• [Problem requirements] Please copy out the records word for word, beginning with the line containing "(818) 704-7100" and continuing through the line containing "Mezuzah-Nambe".

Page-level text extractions
BEGIN

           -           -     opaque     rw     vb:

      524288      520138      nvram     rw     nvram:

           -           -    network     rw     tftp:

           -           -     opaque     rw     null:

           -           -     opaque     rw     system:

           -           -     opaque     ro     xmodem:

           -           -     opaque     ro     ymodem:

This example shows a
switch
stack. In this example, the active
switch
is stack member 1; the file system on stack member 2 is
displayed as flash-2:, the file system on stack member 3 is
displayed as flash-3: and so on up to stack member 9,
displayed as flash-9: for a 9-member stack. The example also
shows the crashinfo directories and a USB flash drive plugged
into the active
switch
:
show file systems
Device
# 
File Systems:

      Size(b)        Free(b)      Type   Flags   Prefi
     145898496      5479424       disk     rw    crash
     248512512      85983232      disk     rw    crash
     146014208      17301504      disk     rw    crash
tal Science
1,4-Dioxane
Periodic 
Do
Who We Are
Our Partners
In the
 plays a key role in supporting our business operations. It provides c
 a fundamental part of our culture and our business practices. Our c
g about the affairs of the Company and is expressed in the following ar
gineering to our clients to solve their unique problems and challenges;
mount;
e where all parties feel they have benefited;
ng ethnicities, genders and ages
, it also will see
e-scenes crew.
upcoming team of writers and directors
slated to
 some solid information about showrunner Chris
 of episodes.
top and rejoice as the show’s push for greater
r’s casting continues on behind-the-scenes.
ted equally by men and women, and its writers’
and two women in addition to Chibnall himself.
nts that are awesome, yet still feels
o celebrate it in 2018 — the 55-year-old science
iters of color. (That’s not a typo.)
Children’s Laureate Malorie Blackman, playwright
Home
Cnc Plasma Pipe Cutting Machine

END
BEGIN

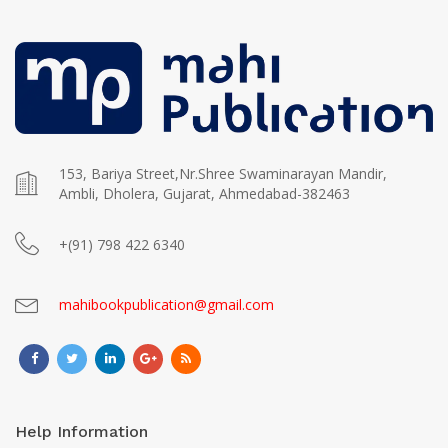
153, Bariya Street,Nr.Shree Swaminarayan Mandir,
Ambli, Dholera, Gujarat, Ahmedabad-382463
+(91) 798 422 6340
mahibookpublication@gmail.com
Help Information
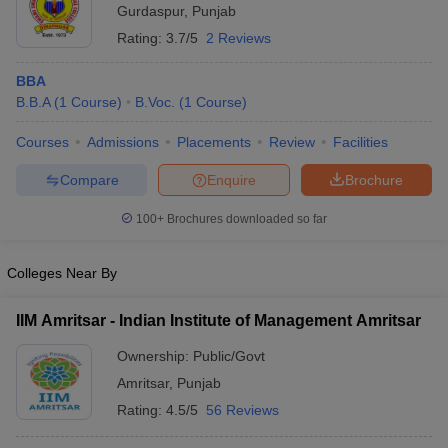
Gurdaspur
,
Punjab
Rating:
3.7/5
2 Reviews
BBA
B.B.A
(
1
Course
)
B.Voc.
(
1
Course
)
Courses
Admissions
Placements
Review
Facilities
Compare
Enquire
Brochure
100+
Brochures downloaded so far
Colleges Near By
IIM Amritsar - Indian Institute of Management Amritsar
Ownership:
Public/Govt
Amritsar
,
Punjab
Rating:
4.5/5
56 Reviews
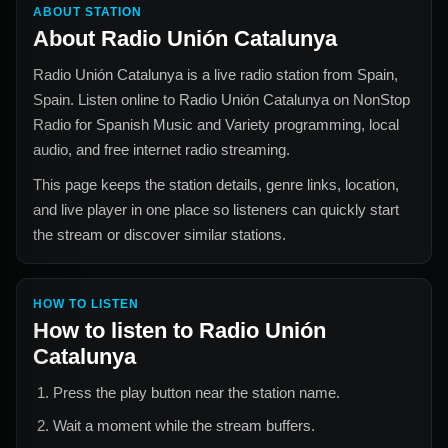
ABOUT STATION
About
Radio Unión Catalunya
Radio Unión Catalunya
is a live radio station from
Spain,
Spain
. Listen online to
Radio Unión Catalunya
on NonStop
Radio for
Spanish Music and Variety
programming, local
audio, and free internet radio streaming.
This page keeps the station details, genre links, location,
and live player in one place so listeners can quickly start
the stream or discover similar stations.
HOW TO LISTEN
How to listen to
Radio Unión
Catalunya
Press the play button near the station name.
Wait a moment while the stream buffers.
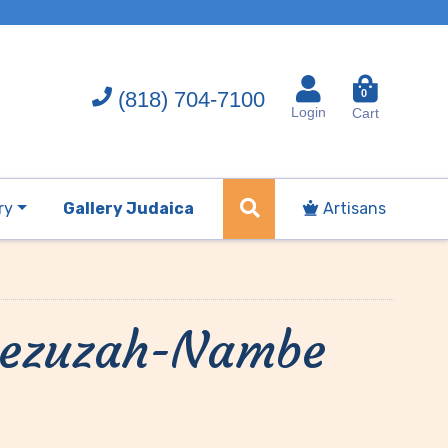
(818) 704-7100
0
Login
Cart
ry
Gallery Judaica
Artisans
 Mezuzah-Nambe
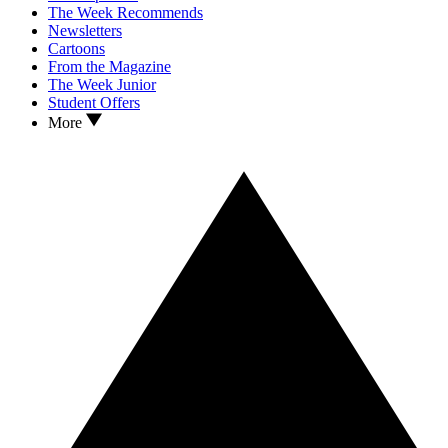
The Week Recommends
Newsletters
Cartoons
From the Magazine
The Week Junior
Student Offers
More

END
BEGIN

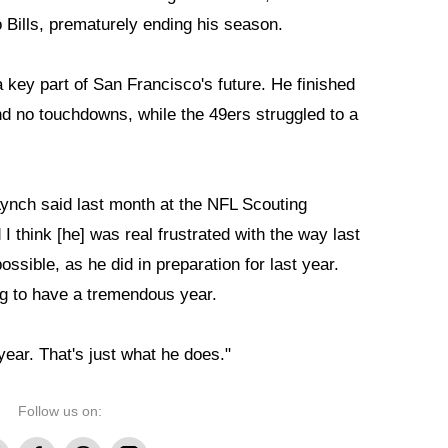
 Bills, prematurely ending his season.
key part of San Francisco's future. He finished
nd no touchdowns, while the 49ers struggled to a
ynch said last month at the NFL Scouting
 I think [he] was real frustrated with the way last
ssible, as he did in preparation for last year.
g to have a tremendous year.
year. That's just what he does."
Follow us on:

END

• [Result]
(818) 704-7100
0
Login
Cart
ry
Gallery Judaica
Artisans
 Mezuzah-Nambe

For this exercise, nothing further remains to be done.